◆ Brief 1:
Copy out the dataset entries from their first line through the line containing "POTS COMMUN", keeping every line as it appears.

◇ ◇ ◇

Youth and Horror: An International Conference
- Location
- University of Birmingham
- Dates
- Tuesday 1 July (00:00) - Wednesday 2 July 2025 (00:00)
The Youth and Horror Research Network is delighted to invite submissions for its international conference, taking place in person on 1-2 July, 2025, at the University of Birmingham, UK.
A collaboration between the University of Birmingham and Northumbria University, the Youth and Horror Research Network is an AHRC-funded, interdisciplinary, international network of scholars, educators and cultural partners, which aims to investigate and impact scholarly and public understandings of the relationship between children, youth and the horror genre. The relationship between children and horror has persisted throughout the history of youth culture, from fairy tales and nursery rhymes to the ongoing popularity of Halloween and transmedia franchises like Doctor Who, Goosebumps and Stranger Things. For today’s youth, who are growing up in an age characterised by anxiety and instability, horror has the potential to help them understand the world around them, other people, and themselves. However, the meeting of young people and horror consistently attracts controversy due to unsupported perceptions that the genre is a harmful influence upon children and young people, echoed by an emphasis in scholarly research on ‘negative’ media effects.
The Youth and Horror Research Network therefore aims to encourage renewed scholarly consideration of the benefits, pleasures and risks of youthful interactions with horror, building on foundational work in this area (e.g. Martin Barker, David Buckingham, Kate Egan) and recent contributions to the field (e.g. Filipa Antunes, Sarah Cleary, Catherine Lester).

◇ ◇ ◇

◆ Brief 2:
Answer these questions about the conference announcement:
(a) Which two universities collaborate on the Youth and Horror Research Network?
(b) On what dates will the conference take place?
(c) What body funds the network?

◆ Dataset entries:
◇ ◇ ◇

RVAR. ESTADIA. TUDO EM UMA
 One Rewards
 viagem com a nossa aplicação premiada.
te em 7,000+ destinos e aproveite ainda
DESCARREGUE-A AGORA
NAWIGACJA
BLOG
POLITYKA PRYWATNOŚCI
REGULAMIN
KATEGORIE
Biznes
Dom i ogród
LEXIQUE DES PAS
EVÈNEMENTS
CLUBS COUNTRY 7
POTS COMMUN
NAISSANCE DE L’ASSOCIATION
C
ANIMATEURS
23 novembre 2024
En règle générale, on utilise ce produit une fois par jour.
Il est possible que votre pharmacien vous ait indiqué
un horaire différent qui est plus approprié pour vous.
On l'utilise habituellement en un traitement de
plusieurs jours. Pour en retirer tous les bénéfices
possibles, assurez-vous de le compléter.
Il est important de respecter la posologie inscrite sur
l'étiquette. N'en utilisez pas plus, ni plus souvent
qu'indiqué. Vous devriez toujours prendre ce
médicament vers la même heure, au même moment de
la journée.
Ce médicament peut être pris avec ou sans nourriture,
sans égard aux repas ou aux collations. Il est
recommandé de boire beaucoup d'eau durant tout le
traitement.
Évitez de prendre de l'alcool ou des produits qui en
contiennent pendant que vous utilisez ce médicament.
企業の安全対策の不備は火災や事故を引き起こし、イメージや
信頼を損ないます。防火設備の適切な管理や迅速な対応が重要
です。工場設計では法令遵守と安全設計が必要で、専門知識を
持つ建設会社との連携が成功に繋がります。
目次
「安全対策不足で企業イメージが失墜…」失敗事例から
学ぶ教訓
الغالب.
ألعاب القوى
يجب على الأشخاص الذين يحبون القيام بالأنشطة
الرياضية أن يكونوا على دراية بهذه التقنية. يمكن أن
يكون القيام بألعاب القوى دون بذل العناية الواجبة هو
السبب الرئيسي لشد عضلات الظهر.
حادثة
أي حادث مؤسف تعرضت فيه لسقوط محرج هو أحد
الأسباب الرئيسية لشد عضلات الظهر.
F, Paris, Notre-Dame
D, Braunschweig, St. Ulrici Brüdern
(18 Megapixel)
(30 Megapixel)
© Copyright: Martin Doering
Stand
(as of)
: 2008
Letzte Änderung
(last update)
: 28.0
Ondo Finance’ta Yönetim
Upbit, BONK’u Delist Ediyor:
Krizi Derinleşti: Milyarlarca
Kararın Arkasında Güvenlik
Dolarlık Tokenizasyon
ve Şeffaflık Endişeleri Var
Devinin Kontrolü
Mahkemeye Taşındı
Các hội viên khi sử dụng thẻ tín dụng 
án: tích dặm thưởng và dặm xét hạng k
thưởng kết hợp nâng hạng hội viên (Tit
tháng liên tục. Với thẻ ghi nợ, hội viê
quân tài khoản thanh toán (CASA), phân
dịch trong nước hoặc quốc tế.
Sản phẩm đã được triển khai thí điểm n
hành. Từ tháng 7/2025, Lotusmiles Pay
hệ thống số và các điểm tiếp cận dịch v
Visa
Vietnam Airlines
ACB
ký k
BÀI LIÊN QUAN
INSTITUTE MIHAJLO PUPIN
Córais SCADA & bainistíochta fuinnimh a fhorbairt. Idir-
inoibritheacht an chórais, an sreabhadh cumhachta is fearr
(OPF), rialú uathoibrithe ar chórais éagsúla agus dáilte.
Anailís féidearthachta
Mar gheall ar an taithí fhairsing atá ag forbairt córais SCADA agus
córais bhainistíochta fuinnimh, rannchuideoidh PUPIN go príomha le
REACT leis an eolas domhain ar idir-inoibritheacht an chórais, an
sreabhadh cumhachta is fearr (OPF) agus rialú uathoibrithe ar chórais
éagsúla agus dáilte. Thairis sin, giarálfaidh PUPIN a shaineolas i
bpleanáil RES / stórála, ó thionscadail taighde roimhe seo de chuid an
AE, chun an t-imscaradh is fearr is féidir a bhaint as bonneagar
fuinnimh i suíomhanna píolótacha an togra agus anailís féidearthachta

◇ ◇ ◇

◆ Response area 1:
RVAR. ESTADIA. TUDO EM UMA
 One Rewards
 viagem com a nossa aplicação premiada.
te em 7,000+ destinos e aproveite ainda
DESCARREGUE-A AGORA
NAWIGACJA
BLOG
POLITYKA PRYWATNOŚCI
REGULAMIN
KATEGORIE
Biznes
Dom i ogród
LEXIQUE DES PAS
EVÈNEMENTS
CLUBS COUNTRY 7
POTS COMMUN

◆ Response area 2:
(a) The University of Birmingham and Northumbria University
(b) 1-2 July 2025
(c) The AHRC